I hope you like my happy title for this post. After developing annotation manuals that formally explain how to code the behaviors we observe in our experimental data, the next task is to annotate the data according to those manuals. For this particular experiment, we decided to code the behavior in Microsoft Excel, but there also exists specialized software that synchronizes each code to a specific time of video and audio, called ELAN. I mention ELAN software because that’s what we typically use, but below I have included a diagram of an annotated Excel spreadsheet to demonstrate what is meant by annotation in this particular round.


The Q’s and R’s above represent “questions” and “responses”. These were annotated using my intelligent colleague Michelina Astle’s annotation manual.

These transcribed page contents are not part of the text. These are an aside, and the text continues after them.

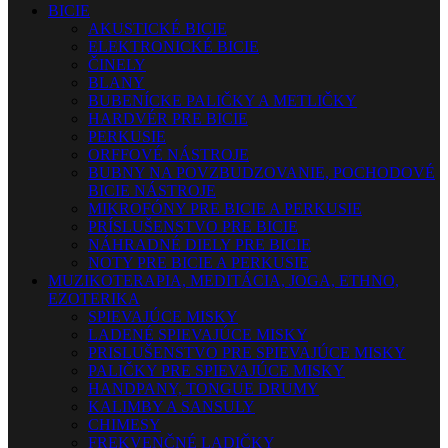
BICIE
AKUSTICKÉ BICIE
ELEKTRONICKÉ BICIE
ČINELY
BLANY
BUBENÍCKE PALIČKY A METLIČKY
HARDVÉR PRE BICIE
PERKUSIE
ORFFOVÉ NÁSTROJE
BUBNY NA POVZBUDZOVANIE, POCHODOVÉ
BICIE NÁSTROJE
MIKROFÓNY PRE BICIE A PERKUSIE
PRÍSLUŠENSTVO PRE BICIE
NÁHRADNÉ DIELY PRE BICIE
NOTY PRE BICIE A PERKUSIE
MUZIKOTERAPIA, MEDITÁCIA, JOGA, ETHNO,
EZOTERIKA
SPIEVAJÚCE MISKY
LADENÉ SPIEVAJÚCE MISKY
PRISLUŠENSTVO PRE SPIEVAJÚCE MISKY
PALIČKY PRE SPIEVAJÚCE MISKY
HANDPANY, TONGUE DRUMY
KALIMBY A SANSULY
CHIMESY
FREKVENČNÉ LADIČKY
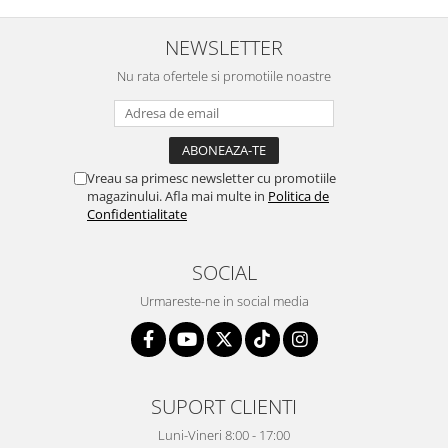
NEWSLETTER
Nu rata ofertele si promotiile noastre
Vreau sa primesc newsletter cu promotiile
magazinului. Afla mai multe in
Politica de
Confidentialitate
SOCIAL
Urmareste-ne in social media
SUPORT CLIENTI
Luni-Vineri 8:00 - 17:00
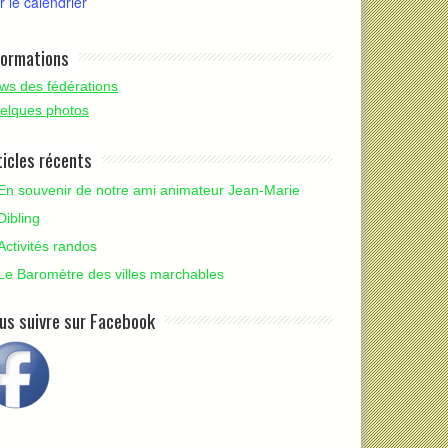
r le calendrier
formations
ws des fédérations
elques photos
ticles récents
En souvenir de notre ami animateur Jean-Marie
Dibling
Activités randos
Le Baromètre des villes marchables
us suivre sur Facebook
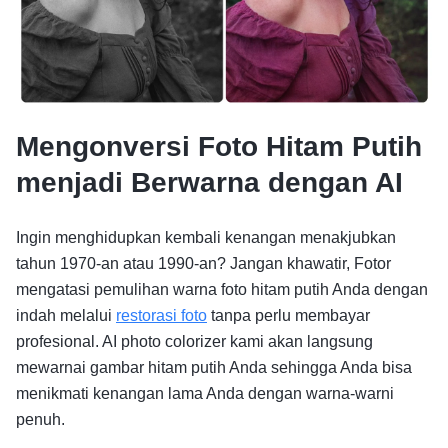
Mengonversi Foto Hitam Putih
menjadi Berwarna dengan AI
Ingin menghidupkan kembali kenangan menakjubkan
tahun 1970-an atau 1990-an? Jangan khawatir, Fotor
mengatasi pemulihan warna foto hitam putih Anda dengan
indah melalui
restorasi foto
tanpa perlu membayar
profesional. AI photo colorizer kami akan langsung
mewarnai gambar hitam putih Anda sehingga Anda bisa
menikmati kenangan lama Anda dengan warna-warni
penuh.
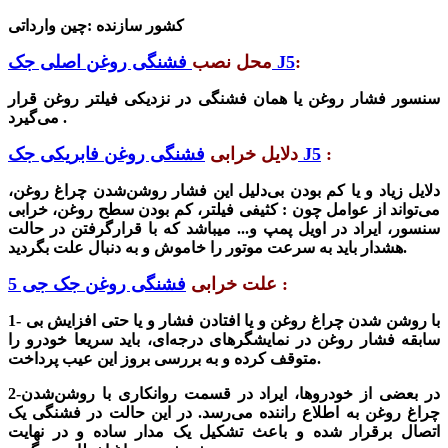
کشور سازنده :چین وارداتی
:
فشنگی روغن اصلی جک J5
محل نصب
سنسور فشار روغن یا همان فشنگی در نزدیکی فیلتر روغن قرار
می‌گیرد .
:
فشنگی روغن فابریکی جک J5
دلایل خرابی
دلایل زیاد و یا کم بودن بی‌دلیل این فشار روشن‌شدن چراغ روغن،
می‌تواند از عوامل چون : کثیفی فیلتر، کم بودن سطح روغن، خرابی
سنسور، ایراد در اویل پمپ و...‌ میباشد که با قرار‌گرفتن در حالت
هشدار باید به سرعت موتور را خاموش و به دنبال علت بگردید.
:
علت خرابی
فشنگی روغن جک جی 5
1- با روشن شدن چراغ روغن و یا افتادن فشار و یا حتی افزایش بی
سابقه فشار روغن در نمایشگر‌های درجه‌ای، باید سریعا خودرو را
متوقف کرده و به بررسی بروز این عیب پرداخت.
2-در بعضی از ‌خودرو‌ها، ایراد در قسمت روانکاری با روشن‌شدن
چراغ روغن به اطلاع راننده می‌رسد. در این حالت در فشنگی یک
اتصال برقرار شده و باعث تشکیل یک مدار ساده و در نهایت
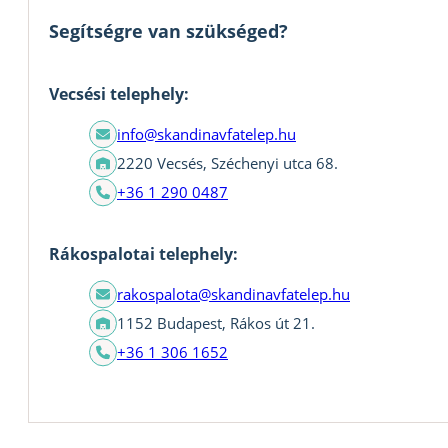
Segítségre van szükséged?
Vecsési telephely:
info@skandinavfatelep.hu
2220 Vecsés, Széchenyi utca 68.
+36 1 290 0487
Rákospalotai telephely:
rakospalota@skandinavfatelep.hu
1152 Budapest, Rákos út 21.
+36 1 306 1652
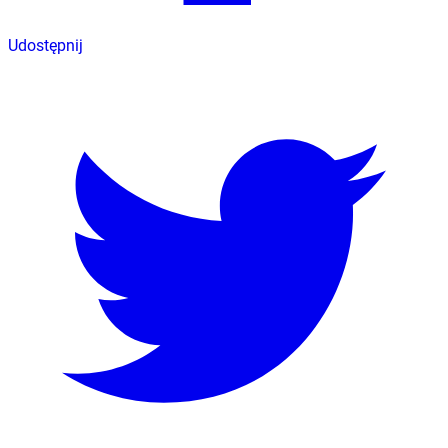
Udostępnij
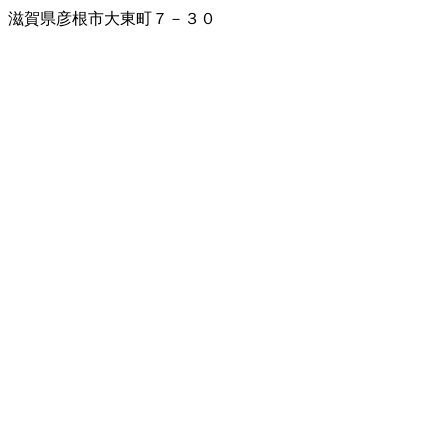
滋賀県彦根市大東町７－３０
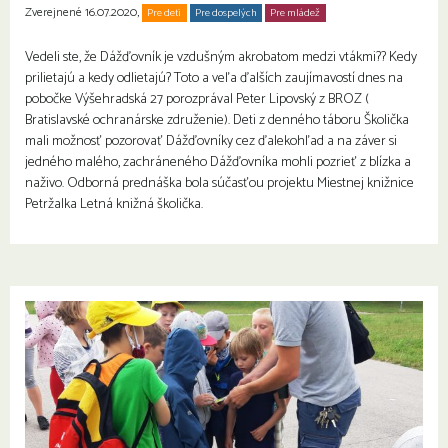
Zverejnené 16.07.2020,
Pre deti
Pre dospelých
Pre mládež
Rodiny s deťmi
Seniori
Vedeli ste, že Dážďovník je vzdušným akrobatom medzi vtákmi?
?
Kedy
prilietajú a kedy odlietajú? Toto a veľa ďalších zaujímavostí dnes na
pobočke Výšehradská 27 porozprával Peter Lipovský z BROZ (
Bratislavské ochranárske združenie). Deti z denného táboru Školička
mali možnosť pozorovať Dážďovníky cez ďalekohľad a na záver si
jedného malého, zachráneného Dážďovníka mohli pozrieť z blízka a
naživo. Odborná prednáška bola súčasťou projektu Miestnej knižnice
Petržalka Letná knižná školička.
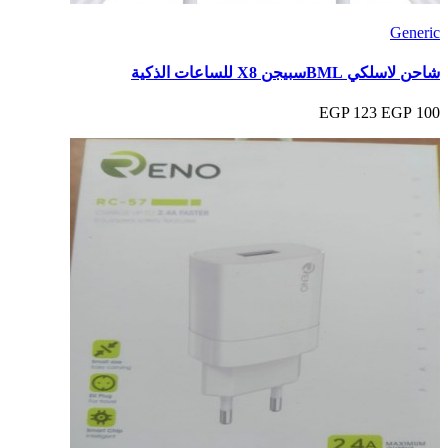
Generic
شاحن لاسلكي BMLسبيجن X8 للساعات الذكية
123 EGP
100 EGP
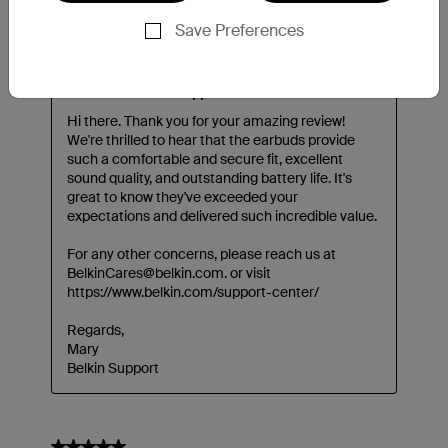
Save Preferences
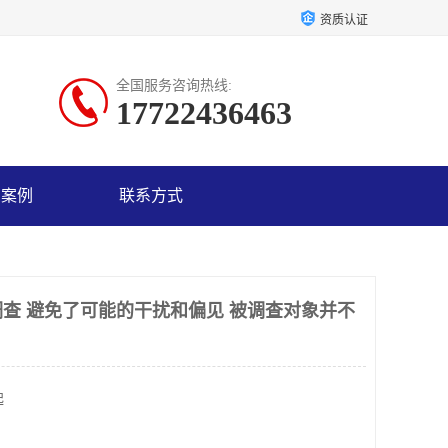
资质认证
全国服务咨询热线:
17722436463
户案例
联系方式
查 避免了可能的干扰和偏见 被调查对象并不
起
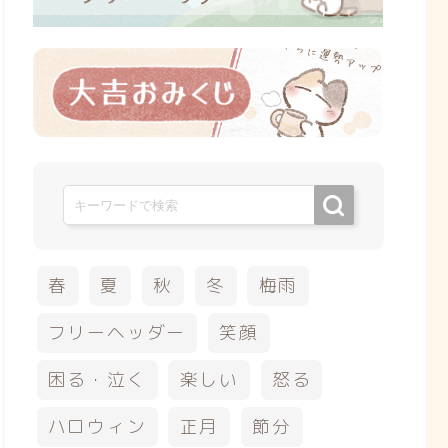
春
夏
秋
冬
梅雨
フリーヘッダー
笑顔
困る・泣く
楽しい
怒る
ハロウィン
正月
節分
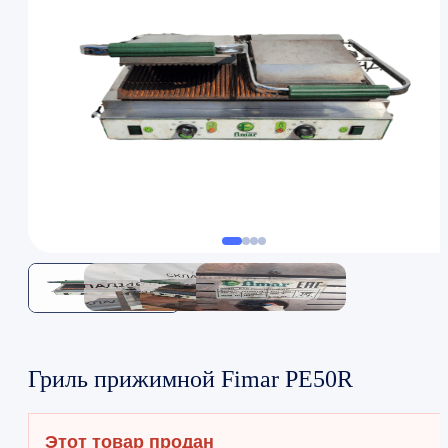
Гриль прижимной Fimar PE50R
Этот товар продан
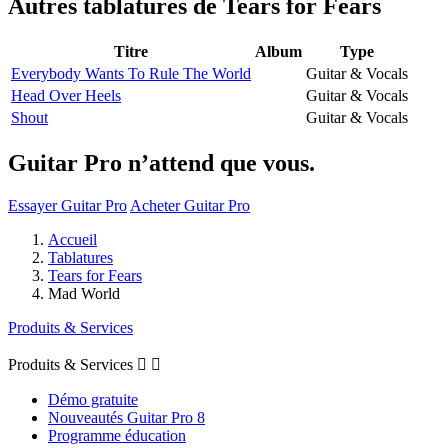
Autres tablatures de
Tears for Fears
Titre
Album
Type
Everybody Wants To Rule The World
Guitar & Vocals
Head Over Heels
Guitar & Vocals
Shout
Guitar & Vocals
Guitar Pro n’attend que vous.
Essayer Guitar Pro
Acheter Guitar Pro
Accueil
Tablatures
Tears for Fears
Mad World
Produits & Services
Produits & Services


Démo gratuite
Nouveautés Guitar Pro 8
Programme éducation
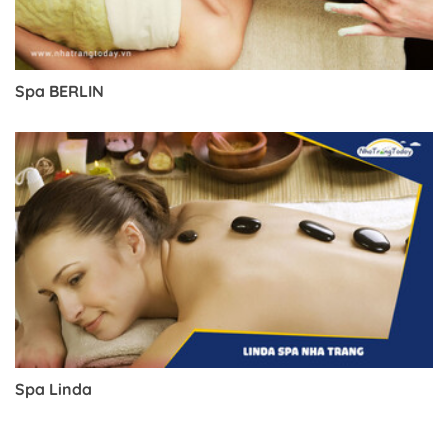
Spa BERLIN
Spa Linda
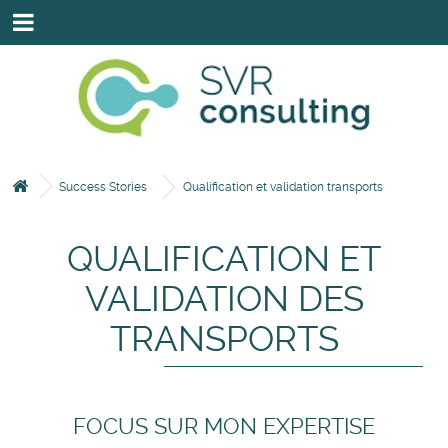
HOME
SAVOIR-FAIRE
NOS INTERVENANTS
NOS EXPERTISES & SOLUTIONS
Success Stories
Qualification et validation transports
NOS CLIENTS & PARTENAIRES
QUALIFICATION ET
CONTACTEZ-NOUS VIA LE FORMULAIRE.
VALIDATION DES
TRANSPORTS
FOCUS SUR MON EXPERTISE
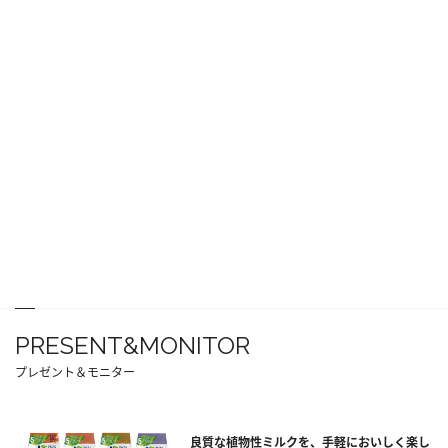
PRESENT&MONITOR
プレゼント＆モニター
良質な植物性ミルクを、手軽においしく楽し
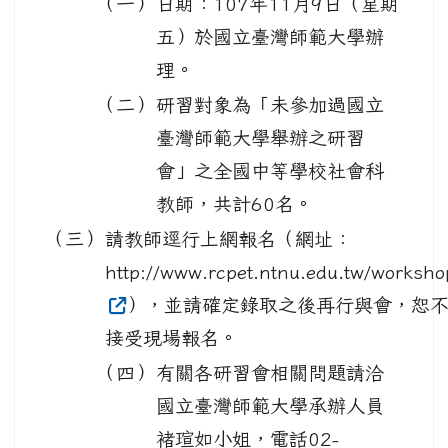
（一）
日期：107年11月9日（星期
五）於國立臺灣師範大學辦
理。
（二）
研習對象為「未參加過國立
臺灣師範大學舉辦之研習
會」之全國中等學校社會科
教師，共計60名。
（三）
請教師逕行上網報名（網址：
http://www.rcpet.ntnu.edu.tw/worksho
），並請確定錄取之後再行與會，恕
接受現場報名。
（四）
有關各研習會相關問題請洽
國立臺灣師範大學承辦人員
褚瑄如小姐，電話02-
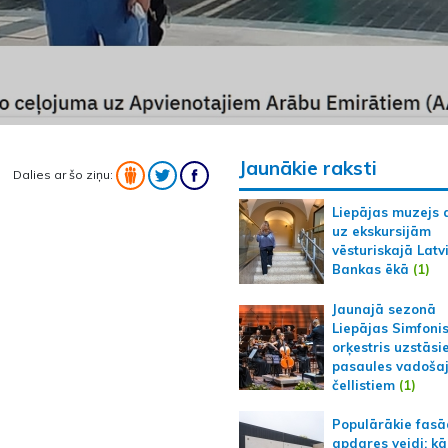
Jaunākie raksti
Dalies ar šo ziņu:
Liepājas muzejs 
uz ekskursijām
vēsturiskajā Latv
Bankas ēkā
(1)
Jaunajā sezonā
Liepājas Simfoni
orķestris uzstāsi
pasaules vadoša
čellistiem
(1)
Populārākie fas
apdares veidi: kā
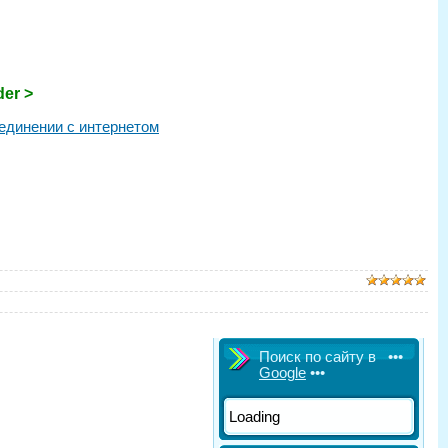
er >
единении с интернетом
Поиск по сайту в •••
Google
•••
Loading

If we want to determine whether we are observing a real phenomenon, after having the same file coded by two different people, we delete the utterances and timestamps, and we replace all the codes with numbers, either 1 or 2, and blank spaces are replaced with 0’s. Then we submit this into a website,, which uses statistics (Krippendorf’s Alpha value) to determine whether the phenomenon is real and we’re not just randomly annotating random noise. After we’re sure the phenomenon is real, then we go and annotate many, many files. As you can see, each annotation of a file takes time, typically at elast an hour, because we have to read and think about each utterance and sometimes go back to the manual to determine what the right code is. It’s tedious, but it’s worth it. The product of this hard work is a coded file that is easy to import into the statistical software R Studio, and can be analyzed in a few minutes to determine correlations and whatnot.

I’m describing the annotation process because this is what I’ve spent nearly all my hours last week doing. I hope I was clear in that the process takes longer that it may at first seem to take, but is rewarding.